/ Machine Learning

总结1 - 线性回归和逻辑回归

20170904

  • 修订代码 e .^ (-z)exp(-z)

  • 修订代码

    gradients = 1 / m * X' * (H - y) + lambda / m * theta;
    gradients(1) = 1 / m * X(:,1)' * (H - y);
    

    temp = theta;
    temp(1) = 0;
    gradients = 1 / m * X' * (H - y) + lambda / m * temp;
    

1. 假设函数(Hypothesis)

1.1. 线性回归(Linear Regression)

$$ \begin {split} h_{\theta }\left( x\right) &=\theta _{0}+\theta _{1}x_{1}+\theta _{2}x_{2}+\ldots +\theta _{n}x_{n}\\ &=\sum _{j=0}^{n}\theta _{j}x_{j} \qquad \left( x_{0}=1\right) \\ &=\theta ^{T}x \qquad \left(\theta =\left[ \begin{matrix} \theta _{0}\\ \theta _{1}\\ :\\ \theta _{n}\end{matrix} \right] \in \mathbb{R} ^{n+1},x=\left[ \begin{matrix} x_{0}\\ x_{1}\\ \vdots \\ x_{n}\end{matrix} \right] \in \mathbb{R} ^{n+1},x_{0}=1 \right) \\ \end {split} $$
function [y_test] = hypothesisFunction(X_test, theta)

y_test = X_test * theta;
end

1.2. 逻辑回归(Logistic Regression)
+++
你的任务 - 从阅读材料中原样返回自“1.1. 线性回归(Linear Regression)”起、至“[y_test] = hypothesisFunction(X_test, theta)”止的那一段文字。 后面的条目在这里不起任何作用。
+++
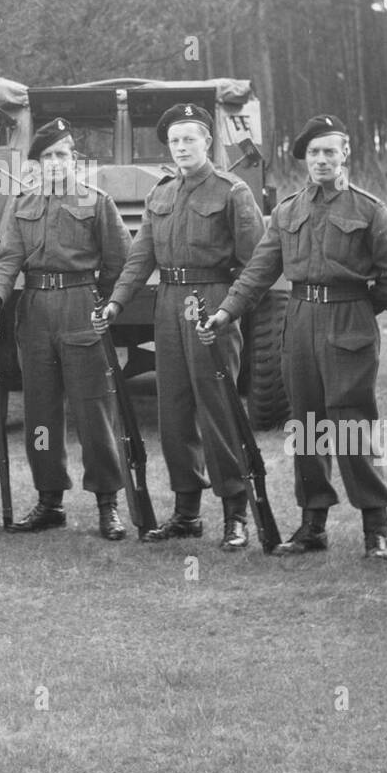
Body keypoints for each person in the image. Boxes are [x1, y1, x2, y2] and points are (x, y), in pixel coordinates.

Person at [199, 114, 387, 558]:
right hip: (299, 320)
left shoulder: (370, 210)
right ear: (305, 159)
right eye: (314, 152)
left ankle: (375, 528)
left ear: (345, 153)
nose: (322, 159)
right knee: (307, 424)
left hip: (349, 321)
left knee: (352, 423)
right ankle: (313, 525)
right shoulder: (288, 211)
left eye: (331, 151)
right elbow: (259, 270)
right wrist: (226, 310)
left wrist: (363, 310)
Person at [94, 103, 261, 549]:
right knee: (173, 413)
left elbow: (255, 264)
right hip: (167, 304)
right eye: (175, 140)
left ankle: (235, 512)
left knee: (218, 409)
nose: (182, 147)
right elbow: (139, 258)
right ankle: (186, 511)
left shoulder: (233, 191)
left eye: (190, 138)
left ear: (208, 142)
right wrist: (116, 303)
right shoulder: (161, 193)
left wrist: (228, 311)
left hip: (211, 301)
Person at [0, 117, 133, 539]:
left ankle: (107, 502)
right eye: (46, 156)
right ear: (36, 163)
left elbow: (120, 262)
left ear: (74, 159)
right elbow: (8, 259)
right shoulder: (22, 203)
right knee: (41, 415)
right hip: (35, 313)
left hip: (80, 307)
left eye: (61, 155)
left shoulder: (96, 201)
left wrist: (101, 303)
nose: (54, 162)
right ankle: (50, 500)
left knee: (93, 411)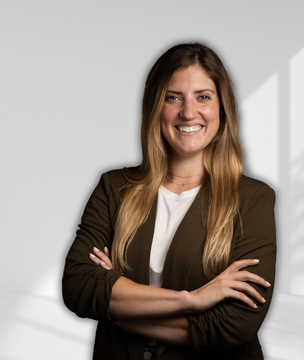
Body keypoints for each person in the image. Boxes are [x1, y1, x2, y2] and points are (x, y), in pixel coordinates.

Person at [62, 42, 276, 360]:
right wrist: (191, 300)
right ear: (155, 107)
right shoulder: (114, 188)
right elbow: (79, 287)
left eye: (203, 96)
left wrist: (118, 308)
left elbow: (234, 324)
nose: (188, 112)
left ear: (222, 108)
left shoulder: (251, 199)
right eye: (173, 97)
+++
练习结果 -
1.1. 线性回归(Linear Regression)

$$ \begin {split} h_{\theta }\left( x\right) &=\theta _{0}+\theta _{1}x_{1}+\theta _{2}x_{2}+\ldots +\theta _{n}x_{n}\\ &=\sum _{j=0}^{n}\theta _{j}x_{j} \qquad \left( x_{0}=1\right) \\ &=\theta ^{T}x \qquad \left(\theta =\left[ \begin{matrix} \theta _{0}\\ \theta _{1}\\ :\\ \theta _{n}\end{matrix} \right] \in \mathbb{R} ^{n+1},x=\left[ \begin{matrix} x_{0}\\ x_{1}\\ \vdots \\ x_{n}\end{matrix} \right] \in \mathbb{R} ^{n+1},x_{0}=1 \right) \\ \end {split} $$
function [y_test] = hypothesisFunction(X_test, theta)